I've just today finished an online course that I stumbled upon, it took me a month (of bits during lunch breaks and a few evenings) and it was really rewarding.

It's been around for about 5 years, so it's possible you've heard of it, but all the same, it's called From Nand to Tetris.

I'm writing this post because it was a really fun and rewarding course.

If you're like me and you love puzzles, mental challenges and are interested in computing (or how computers work), then I'd highly recommend the course. I took it for "fun" and having just completed it I'm feeling rather chuffed with myself.

The idea is that you start with a NAND gate, that is a logic gate that takes two inputs and produces the output (which typically goes through AND first then a NOT gate). From this single chip more and more chips can be built, starting with AND, NOT, OR and XOR.

Before long I was building an ALU without much trouble at all (and if I'm honest, I hadn't know an ALU was a key part of a CPU until only a few years ago).

Just last night I was on the final leg of connecting my A register to my PC, and connecting up the ALU to take inputs from various inputs both memory and registers and this morning the full CPU and quickly after the Computer was working.

I could take the imaginary HACK assembly language (that the course had invented), and compile it to binary and load that into the ROM of my HACK computer and it would execute it exactly as I expected.

So, again, if you enjoy puzzles, I'd highly recommend the course.

Interestingly there were a few key big key learnings I got from the course (beyond a great understanding of computers):

  1. Starting with a test suite to run against is undisputable the best development approach.
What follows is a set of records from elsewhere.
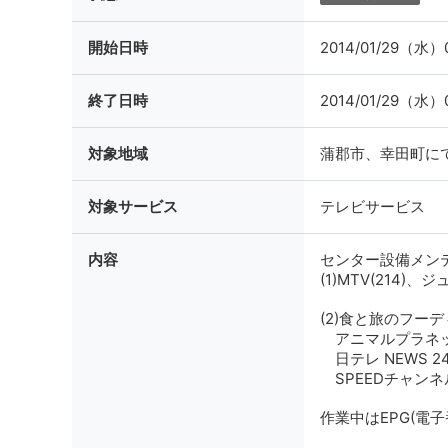
開始日時
2014/01/29（水）0
終了日時
2014/01/29（水）0
対象地域
蒲郡市、幸田町に
対象サービス
テレビサービス
内容
センター設備メン
(1)MTV(214)、
(2)食と旅のフーデ
アニマルプラネット(6
日テレ NEWS 24
SPEEDチャンネル(
作業中はEPG(電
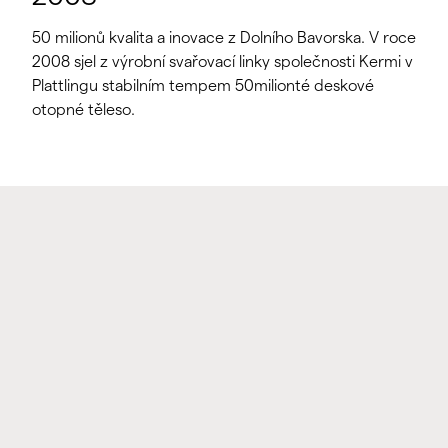
50 milionů kvalita a inovace z Dolního Bavorska. V roce
2008 sjel z výrobní svařovací linky společnosti Kermi v
Plattlingu stabilním tempem 50milionté deskové
otopné těleso.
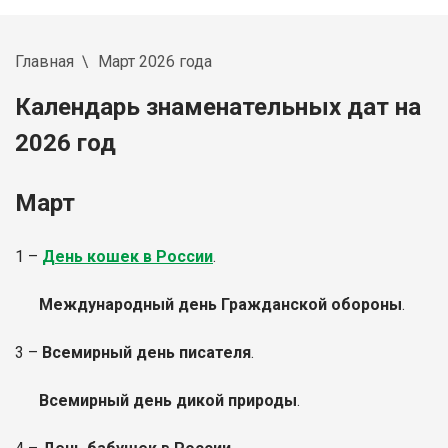
Главная
Март 2026 года
Календарь знаменательных дат на
2026 год
Март
1 –
День кошек в России
.
Международный день Гражданской обороны
.
3 –
Всемирный день писателя
.
Всемирный день дикой природы
.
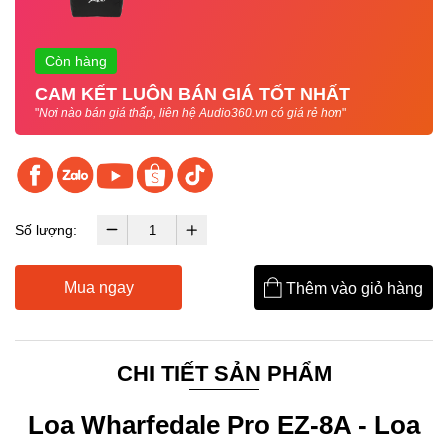
Còn hàng
CAM KẾT LUÔN BÁN GIÁ TỐT NHẤT
"
Nơi nào bán giá thấp, liên hệ Audio360.vn có giá rẻ hơn
"
Số lượng:
Mua ngay
Thêm vào giỏ hàng
CHI TIẾT SẢN PHẨM
Loa Wharfedale Pro EZ-8A - Loa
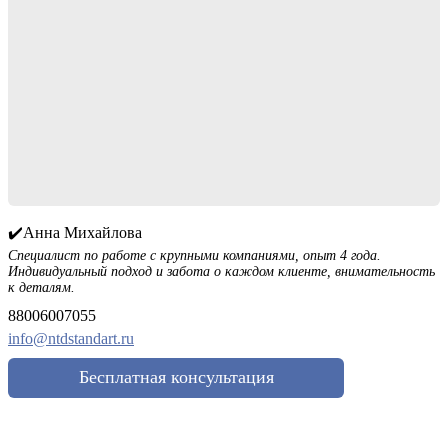
✔️Анна Михайлова
Специалист по работе с крупными компаниями, опыт 4 года.
Индивидуальный подход и забота о каждом клиенте, внимательность
к деталям.
88006007055
info@ntdstandart.ru
Бесплатная консультация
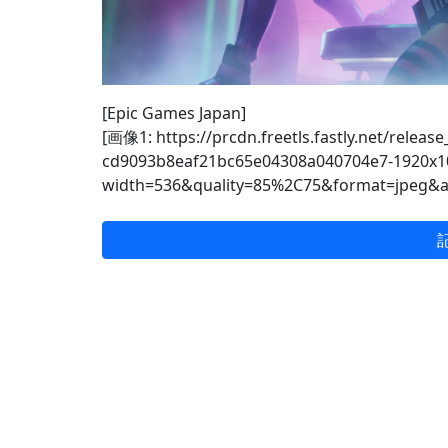
[Epic Games Japan]
[画像1: https://prcdn.freetls.fastly.net/relea
cd9093b8eaf21bc65e04308a040704e7-1920x10
width=536&quality=85%2C75&format=jpeg&a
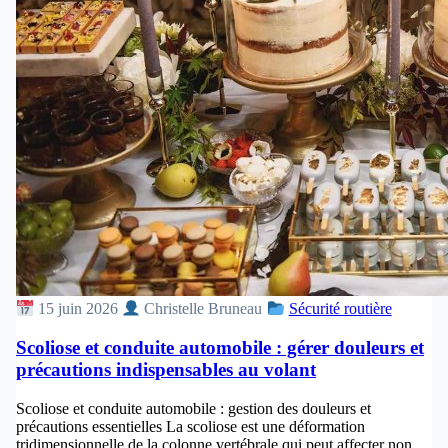
15 juin 2026
Christelle Bruneau
Sécurité routière
Scoliose et conduite automobile : gérer douleurs et
précautions indispensables au volant
Scoliose et conduite automobile : gestion des douleurs et
précautions essentielles La scoliose est une déformation
tridimensionnelle de la colonne vertébrale qui peut affecter non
Whenever I've used test driven development in my "normal" work, the quality has always been better. The entire course relies on tests that run your logic gates to check it works as intended - and without them I'm sure my computer would fail frequently.
  2. Taking the bottom up approach is so so so much simpler. I know, again, from my day work that breaking tasks into smaller chunks makes it easier to approach. Building a computer from a blank sheet is a daunting, if not entirely off-putting idea, but by building the foundation principles, and then building on those, then building those made the task very much a "by the numbers" process.

Having completed the first part of the course, I think I'll sign up to the second part (building the operating system), and maybe, if I can ever find the time, I'd like to try to translate the HACK computer to an FPGA (and perhaps bite off way more than I can chew!).

Final thought: a NAND gate is this: in x 2 -> AND -> NOT -> out, yet it's called NAND, not ANDN - because in x 2 -> not x 2 -> AND -> out is a totally different thing. I guess "nand" was just nicer to say than "and'nnn"!